Sarebbe potuta andare diversamente senza la sospensione del campionato a marzo? Sarebbe potuto arrivare un piazzamento migliore del deludente dodicesimo posto? Difficile dirlo, di sicuro si può dire che l’anno si chiude con una posizione di classifica ancora peggiore di quel piazzamento “figlio” del lockdown.
Un quattordicesimo posto attuale che deve pure tenere conto dei recuperi che effettueranno alcune concorrenti dirette, una posizione di classifica migliorata, peraltro, solo nelle ultime settimane, dopo un periodo davvero critico, trascorso nei bassifondi della graduatoria.

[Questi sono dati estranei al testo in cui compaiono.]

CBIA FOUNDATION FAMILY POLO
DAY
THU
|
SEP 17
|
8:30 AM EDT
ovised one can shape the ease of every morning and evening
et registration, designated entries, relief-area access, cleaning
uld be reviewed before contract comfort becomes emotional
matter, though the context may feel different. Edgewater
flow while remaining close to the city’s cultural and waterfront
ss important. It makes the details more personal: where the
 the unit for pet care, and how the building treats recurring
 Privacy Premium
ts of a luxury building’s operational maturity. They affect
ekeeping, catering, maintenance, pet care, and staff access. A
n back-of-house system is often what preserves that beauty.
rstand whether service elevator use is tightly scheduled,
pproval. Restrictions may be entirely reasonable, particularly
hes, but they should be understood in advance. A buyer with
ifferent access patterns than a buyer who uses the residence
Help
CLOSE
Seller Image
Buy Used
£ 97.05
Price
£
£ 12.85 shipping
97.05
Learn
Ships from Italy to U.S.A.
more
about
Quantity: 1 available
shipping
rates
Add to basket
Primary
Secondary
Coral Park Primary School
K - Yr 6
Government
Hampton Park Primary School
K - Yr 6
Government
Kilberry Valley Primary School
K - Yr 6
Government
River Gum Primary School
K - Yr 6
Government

La Viterbese guarda al 2021 con la speranza che tutto migliori, ripartendo dai risultati delle ultime gare, dai progressi che la cura-Taurino è riuscita a produrre. L’anno che si chiude ha continuato a presentare più di un allenatore sulla panchina gialloblu: ben tre, per la verità, due prima di Taurino, vale a dire Maurizi e Calabro, il quale sarà l’avversario dei gialloblu nella prima gara dell’anno nuovo.

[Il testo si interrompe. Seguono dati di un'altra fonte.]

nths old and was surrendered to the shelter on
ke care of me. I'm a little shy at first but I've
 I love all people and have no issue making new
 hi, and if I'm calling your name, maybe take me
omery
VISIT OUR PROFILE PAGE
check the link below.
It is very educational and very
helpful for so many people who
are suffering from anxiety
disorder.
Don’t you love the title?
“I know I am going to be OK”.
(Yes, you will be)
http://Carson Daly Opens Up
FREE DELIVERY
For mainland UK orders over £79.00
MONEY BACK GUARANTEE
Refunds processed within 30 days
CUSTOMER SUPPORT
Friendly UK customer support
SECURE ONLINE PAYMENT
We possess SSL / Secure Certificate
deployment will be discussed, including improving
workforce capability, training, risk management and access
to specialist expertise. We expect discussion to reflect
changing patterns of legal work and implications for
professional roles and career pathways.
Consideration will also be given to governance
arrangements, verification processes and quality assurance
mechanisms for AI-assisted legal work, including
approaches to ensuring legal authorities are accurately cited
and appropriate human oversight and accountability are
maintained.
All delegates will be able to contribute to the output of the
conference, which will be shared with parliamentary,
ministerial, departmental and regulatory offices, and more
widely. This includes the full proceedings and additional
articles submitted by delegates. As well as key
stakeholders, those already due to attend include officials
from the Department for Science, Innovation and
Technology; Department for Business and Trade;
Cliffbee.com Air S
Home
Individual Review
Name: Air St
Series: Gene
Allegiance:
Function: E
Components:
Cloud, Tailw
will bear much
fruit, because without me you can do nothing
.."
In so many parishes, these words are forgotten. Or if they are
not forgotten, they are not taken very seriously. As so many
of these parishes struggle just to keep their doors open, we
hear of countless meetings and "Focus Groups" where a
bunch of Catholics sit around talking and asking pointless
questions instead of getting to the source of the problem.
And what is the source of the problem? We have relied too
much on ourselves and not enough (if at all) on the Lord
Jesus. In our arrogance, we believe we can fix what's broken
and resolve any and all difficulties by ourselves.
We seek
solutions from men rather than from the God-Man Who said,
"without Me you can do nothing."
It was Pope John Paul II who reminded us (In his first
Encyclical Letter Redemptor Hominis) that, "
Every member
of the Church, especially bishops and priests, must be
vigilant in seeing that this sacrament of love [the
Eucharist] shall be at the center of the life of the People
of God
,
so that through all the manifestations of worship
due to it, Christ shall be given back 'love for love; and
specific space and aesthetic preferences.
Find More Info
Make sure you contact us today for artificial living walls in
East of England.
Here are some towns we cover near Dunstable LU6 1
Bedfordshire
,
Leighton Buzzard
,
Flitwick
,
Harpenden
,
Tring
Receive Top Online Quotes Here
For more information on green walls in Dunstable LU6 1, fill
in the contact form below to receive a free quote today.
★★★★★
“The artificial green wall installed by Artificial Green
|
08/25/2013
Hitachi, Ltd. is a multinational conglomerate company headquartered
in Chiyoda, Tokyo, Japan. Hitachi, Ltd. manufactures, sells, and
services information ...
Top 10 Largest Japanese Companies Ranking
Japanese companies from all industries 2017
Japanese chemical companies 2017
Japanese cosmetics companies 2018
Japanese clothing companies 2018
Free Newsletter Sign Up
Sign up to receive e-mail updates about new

E’ anche il bilancio dei moduli tattici, con il 3-5-2 che ha portato davvero poco grano in cascina e con un 4-3-3 che, di contro, Taurino ha sagacemente rispolverato, cancellando una parte di sfasature precederti. Che rimangono, sia chiaro, ma che sono diminuite e che il presidente Romano spera di poter correggere definitivamente grazie al mercato di riparazione.